In the mid–1920s, Toomer traveled to the Institute for the Harmonious Development of Man in Fountainbleau, France to study with the Greek–Armenian mystic Georges Ivanovich Gurdjieff. Gurdjieff was in the habit of inscribing his aphorisms on the walls of the Institute, and it is there that Toomer came across this saying: “Remember you come here having already understood the necessity of struggling with yourself—only with yourself. Therefore thank everyone who gives you the opportunity.” “The saying took hold of me,” Toomer wrote afterward, “found purchase in my very roots … Thank everyone who calls out your faults, your anger, your impatience, your egotism; do this consciously, voluntarily.”

During his own lectures on Gurdjieff’s teachings, Toomer wrote aphorisms on index cards and passed them through the audience, asking participants to discuss the meaning of the sayings. In the late 1930s, Toomer founded his own alternative community, the Mill House Experiment, modeled on Gurdjieff’s Fountainbleau institute, in Doylestown, Pennsylvania.

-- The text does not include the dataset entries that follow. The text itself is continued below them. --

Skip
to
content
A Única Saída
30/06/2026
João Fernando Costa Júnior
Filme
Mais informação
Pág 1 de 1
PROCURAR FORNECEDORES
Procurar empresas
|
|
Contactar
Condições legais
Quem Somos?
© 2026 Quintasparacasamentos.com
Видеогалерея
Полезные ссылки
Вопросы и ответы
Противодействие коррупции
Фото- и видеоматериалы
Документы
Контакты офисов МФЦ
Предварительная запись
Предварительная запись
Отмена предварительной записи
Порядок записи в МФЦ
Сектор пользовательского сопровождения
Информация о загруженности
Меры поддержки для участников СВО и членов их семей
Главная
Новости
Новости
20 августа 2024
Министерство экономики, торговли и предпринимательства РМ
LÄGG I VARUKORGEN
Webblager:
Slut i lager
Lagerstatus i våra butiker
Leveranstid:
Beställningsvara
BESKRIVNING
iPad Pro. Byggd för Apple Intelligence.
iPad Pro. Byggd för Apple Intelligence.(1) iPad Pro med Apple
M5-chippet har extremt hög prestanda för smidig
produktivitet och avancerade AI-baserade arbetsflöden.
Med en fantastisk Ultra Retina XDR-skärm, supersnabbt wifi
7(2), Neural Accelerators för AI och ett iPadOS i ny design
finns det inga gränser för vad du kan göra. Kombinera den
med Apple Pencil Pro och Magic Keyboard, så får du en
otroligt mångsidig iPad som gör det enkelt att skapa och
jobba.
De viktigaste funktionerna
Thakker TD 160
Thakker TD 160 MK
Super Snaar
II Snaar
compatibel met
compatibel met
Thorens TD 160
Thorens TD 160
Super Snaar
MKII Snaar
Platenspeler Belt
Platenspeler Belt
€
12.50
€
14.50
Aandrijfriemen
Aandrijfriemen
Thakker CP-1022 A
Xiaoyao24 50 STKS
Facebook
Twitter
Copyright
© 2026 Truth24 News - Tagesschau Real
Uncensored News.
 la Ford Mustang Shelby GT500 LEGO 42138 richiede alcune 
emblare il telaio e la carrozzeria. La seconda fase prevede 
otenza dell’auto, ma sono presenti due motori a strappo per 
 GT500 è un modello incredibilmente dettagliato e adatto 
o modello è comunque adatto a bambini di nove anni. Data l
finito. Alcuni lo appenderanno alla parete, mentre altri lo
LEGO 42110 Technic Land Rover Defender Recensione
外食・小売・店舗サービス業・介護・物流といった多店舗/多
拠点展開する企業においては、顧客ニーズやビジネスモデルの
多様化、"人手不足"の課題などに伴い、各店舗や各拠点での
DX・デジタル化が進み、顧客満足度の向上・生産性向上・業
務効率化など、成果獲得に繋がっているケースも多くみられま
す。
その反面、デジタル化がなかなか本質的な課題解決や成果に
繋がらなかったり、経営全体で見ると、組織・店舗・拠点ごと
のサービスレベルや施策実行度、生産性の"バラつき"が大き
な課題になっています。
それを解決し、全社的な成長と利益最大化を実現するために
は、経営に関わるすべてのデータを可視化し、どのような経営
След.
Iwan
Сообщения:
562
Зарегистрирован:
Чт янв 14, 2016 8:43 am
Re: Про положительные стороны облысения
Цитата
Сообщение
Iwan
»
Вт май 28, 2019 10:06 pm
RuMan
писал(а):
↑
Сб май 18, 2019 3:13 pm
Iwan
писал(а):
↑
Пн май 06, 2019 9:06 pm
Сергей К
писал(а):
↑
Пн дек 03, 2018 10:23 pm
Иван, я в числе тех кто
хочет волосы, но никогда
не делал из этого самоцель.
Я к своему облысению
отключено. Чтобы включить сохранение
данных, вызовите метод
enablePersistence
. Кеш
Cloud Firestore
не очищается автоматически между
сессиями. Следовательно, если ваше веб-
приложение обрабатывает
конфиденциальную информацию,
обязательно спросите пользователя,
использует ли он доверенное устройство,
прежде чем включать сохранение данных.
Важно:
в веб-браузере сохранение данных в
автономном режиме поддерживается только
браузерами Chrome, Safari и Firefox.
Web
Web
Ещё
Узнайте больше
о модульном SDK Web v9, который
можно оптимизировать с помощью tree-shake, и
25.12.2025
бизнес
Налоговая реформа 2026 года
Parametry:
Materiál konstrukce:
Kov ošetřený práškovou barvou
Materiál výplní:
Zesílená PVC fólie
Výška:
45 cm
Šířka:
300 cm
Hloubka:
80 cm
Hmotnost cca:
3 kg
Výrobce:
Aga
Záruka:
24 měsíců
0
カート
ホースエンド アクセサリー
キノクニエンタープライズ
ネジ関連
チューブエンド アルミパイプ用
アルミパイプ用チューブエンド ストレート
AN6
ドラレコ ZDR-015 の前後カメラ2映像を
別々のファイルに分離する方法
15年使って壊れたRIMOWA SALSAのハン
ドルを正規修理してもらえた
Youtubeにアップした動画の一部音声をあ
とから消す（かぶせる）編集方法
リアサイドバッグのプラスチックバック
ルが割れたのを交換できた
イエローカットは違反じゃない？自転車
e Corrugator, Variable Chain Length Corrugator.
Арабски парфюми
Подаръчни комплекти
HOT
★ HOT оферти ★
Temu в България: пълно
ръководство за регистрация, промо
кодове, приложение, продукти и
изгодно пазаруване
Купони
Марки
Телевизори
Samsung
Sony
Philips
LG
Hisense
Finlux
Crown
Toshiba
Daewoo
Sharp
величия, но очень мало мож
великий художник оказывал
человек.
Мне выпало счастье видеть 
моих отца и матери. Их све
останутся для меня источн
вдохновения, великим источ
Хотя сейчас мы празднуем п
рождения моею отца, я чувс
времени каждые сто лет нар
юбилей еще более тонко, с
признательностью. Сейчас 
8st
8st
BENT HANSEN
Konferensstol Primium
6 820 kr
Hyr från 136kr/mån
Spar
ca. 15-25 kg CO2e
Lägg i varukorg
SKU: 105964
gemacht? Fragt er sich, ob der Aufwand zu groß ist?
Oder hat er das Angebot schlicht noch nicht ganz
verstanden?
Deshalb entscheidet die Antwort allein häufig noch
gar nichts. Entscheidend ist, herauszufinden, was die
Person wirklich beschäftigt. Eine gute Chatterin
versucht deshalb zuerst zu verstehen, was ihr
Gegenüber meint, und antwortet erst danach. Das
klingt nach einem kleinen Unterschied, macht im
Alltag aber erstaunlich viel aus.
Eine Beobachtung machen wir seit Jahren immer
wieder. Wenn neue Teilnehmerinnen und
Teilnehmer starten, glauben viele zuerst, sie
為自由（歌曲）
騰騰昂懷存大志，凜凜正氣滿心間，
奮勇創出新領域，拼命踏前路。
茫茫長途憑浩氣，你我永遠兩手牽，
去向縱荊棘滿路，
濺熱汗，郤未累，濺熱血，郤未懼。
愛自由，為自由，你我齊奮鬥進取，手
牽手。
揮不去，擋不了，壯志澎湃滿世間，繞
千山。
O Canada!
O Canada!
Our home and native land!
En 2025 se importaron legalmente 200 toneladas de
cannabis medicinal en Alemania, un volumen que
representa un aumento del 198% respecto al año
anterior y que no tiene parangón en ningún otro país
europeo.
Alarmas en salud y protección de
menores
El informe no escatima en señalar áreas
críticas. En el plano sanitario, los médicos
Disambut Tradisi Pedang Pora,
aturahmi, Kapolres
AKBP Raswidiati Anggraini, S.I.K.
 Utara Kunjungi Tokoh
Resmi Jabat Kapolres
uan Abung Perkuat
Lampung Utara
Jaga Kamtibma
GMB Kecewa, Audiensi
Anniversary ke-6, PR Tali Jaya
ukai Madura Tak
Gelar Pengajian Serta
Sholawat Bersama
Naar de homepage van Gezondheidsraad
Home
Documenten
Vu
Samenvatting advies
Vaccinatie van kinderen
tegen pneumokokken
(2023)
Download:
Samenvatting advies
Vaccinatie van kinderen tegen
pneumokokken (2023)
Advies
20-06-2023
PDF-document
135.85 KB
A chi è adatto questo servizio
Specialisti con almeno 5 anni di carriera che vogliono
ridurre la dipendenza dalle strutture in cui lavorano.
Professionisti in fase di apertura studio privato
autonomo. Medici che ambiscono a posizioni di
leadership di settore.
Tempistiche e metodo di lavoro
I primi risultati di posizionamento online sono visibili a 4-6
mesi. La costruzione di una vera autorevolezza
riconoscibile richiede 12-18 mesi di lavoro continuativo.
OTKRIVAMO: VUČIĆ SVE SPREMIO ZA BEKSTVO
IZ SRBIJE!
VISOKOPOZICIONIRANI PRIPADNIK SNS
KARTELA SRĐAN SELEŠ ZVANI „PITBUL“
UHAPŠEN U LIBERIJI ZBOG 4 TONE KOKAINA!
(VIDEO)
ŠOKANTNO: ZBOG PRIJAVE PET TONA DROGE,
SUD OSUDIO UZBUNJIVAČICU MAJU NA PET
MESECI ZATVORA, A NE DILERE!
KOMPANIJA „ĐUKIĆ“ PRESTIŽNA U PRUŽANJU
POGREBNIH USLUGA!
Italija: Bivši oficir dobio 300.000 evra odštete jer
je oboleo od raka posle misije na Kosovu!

Here is a selection of aphorisms from Essentials not included in Geary’s Guide

Science is a system of exact mysteries.

Do now what you won’t be doing an hour from now.

Those who seek peace too often find comfort.

Men are inclined either to work without hope, or to hope without work.

All our lives we have been waiting to live.

Tell me the person’s strongest resistance and I will tell you what he most wants.

Two asses do not make an owl.

Whatever stands between you and that person stands between you and yourself.

Each of us has in himself a fool who says I’m wise.

People are stupid not because they do a thing but because they repeat it.